The concept of vector projection is essential when splitting vectors into components that are parallel and orthogonal. The projection of one vector onto another is a way of finding the closest point on a vector line to another vector. It helps in creating a component of a vector that lies in the same direction as another vector.

To compute the projection of vector \( \mathbf{u} \) onto vector \( \mathbf{v} \), we use the formula:

• \( \text{proj}_{\mathbf{v}} \mathbf{u} = \frac{\mathbf{u} \cdot \mathbf{v}}{\mathbf{v} \cdot \mathbf{v}} \mathbf{v} \)

The formula uses dot products to determine the scale of vector \( \mathbf{v} \) needed to best represent \( \mathbf{u} \) along \( \mathbf{v} \). The fraction represents how much of \( \mathbf{u} \) can be attributed to \( \mathbf{v} \).
This process plays a critical role when decomposing vectors into parallel and orthogonal components during vector decomposition.

The dot product, also known as scalar product, is fundamental in vector mathematics. It measures how much of one vector goes in the direction of another.

For any two vectors \( \mathbf{a} = a_1 \mathbf{i} + a_2 \mathbf{j} + a_3 \mathbf{k} \) and \( \mathbf{b} = b_1 \mathbf{i} + b_2 \mathbf{j} + b_3 \mathbf{k} \), the dot product \( \mathbf{a} \cdot \mathbf{b} \) is calculated as:

• \( a_1b_1 + a_2b_2 + a_3b_3 \)

This value is a scalar, indicating the directional alignment of the two vectors. When calculating projections, the dot product enables us to find how much of one vector is present in another.

In the case of \( \mathbf{u} \) and \( \mathbf{v} \) from the exercise, computing \( \mathbf{u} \cdot \mathbf{v} \) provides a scalar value needed for determining the projection.
Moreover, the dot product is also pivotal in checking the orthogonality of vectors, where it results in zero for orthogonal vectors.

Orthogonal vectors are vectors that are perpendicular to each other. This relationship is crucial in vector decomposition, aiding in separating components effectively.

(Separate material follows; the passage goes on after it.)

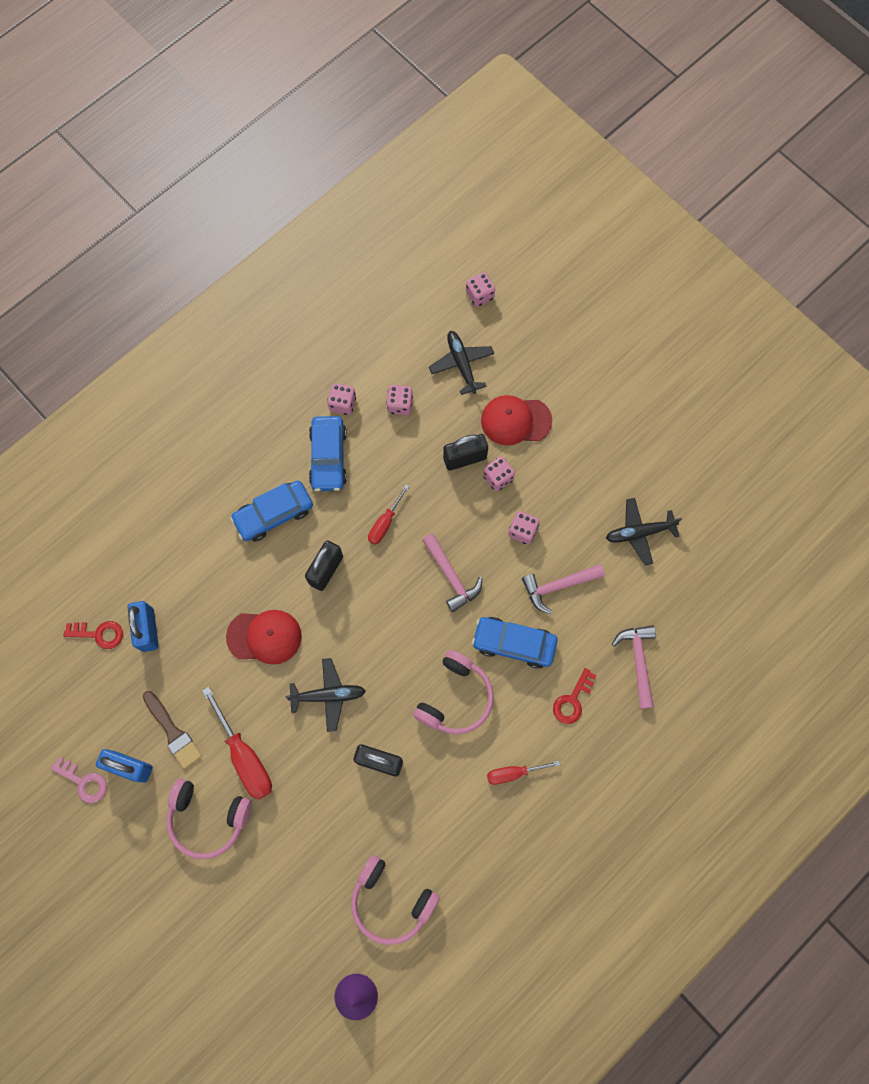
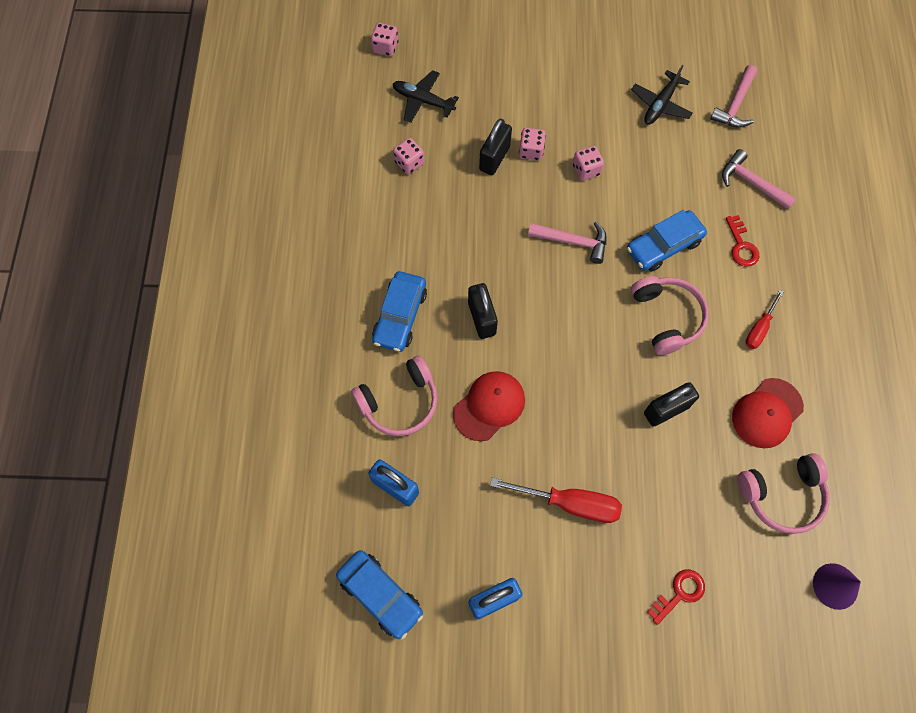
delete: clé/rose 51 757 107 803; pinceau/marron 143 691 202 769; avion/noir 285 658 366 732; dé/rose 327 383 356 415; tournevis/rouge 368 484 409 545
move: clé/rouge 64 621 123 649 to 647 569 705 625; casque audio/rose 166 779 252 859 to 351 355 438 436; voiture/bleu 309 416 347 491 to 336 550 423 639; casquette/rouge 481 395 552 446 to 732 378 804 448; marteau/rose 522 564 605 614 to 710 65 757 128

When two vectors are orthogonal, their dot product is zero, meaning they have no directional overlap.

Finding the orthogonal component of a vector involves subtracting the projection from the original vector:

• Given \( \mathbf{u} \) and its projection \( \text{proj}_{\mathbf{v}} \mathbf{u} \), the orthogonal projection is \( \mathbf{u} - \text{proj}_{\mathbf{v}} \mathbf{u} \).

This process leaves us with a vector that is completely independent directionally from \( \mathbf{v} \).
In the exercise example, after obtaining the projection, the remaining part of \( \mathbf{u} \) represents the vector orthogonal to \( \mathbf{v} \), decomposing \( \mathbf{u} \) into its parallel and orthogonal components.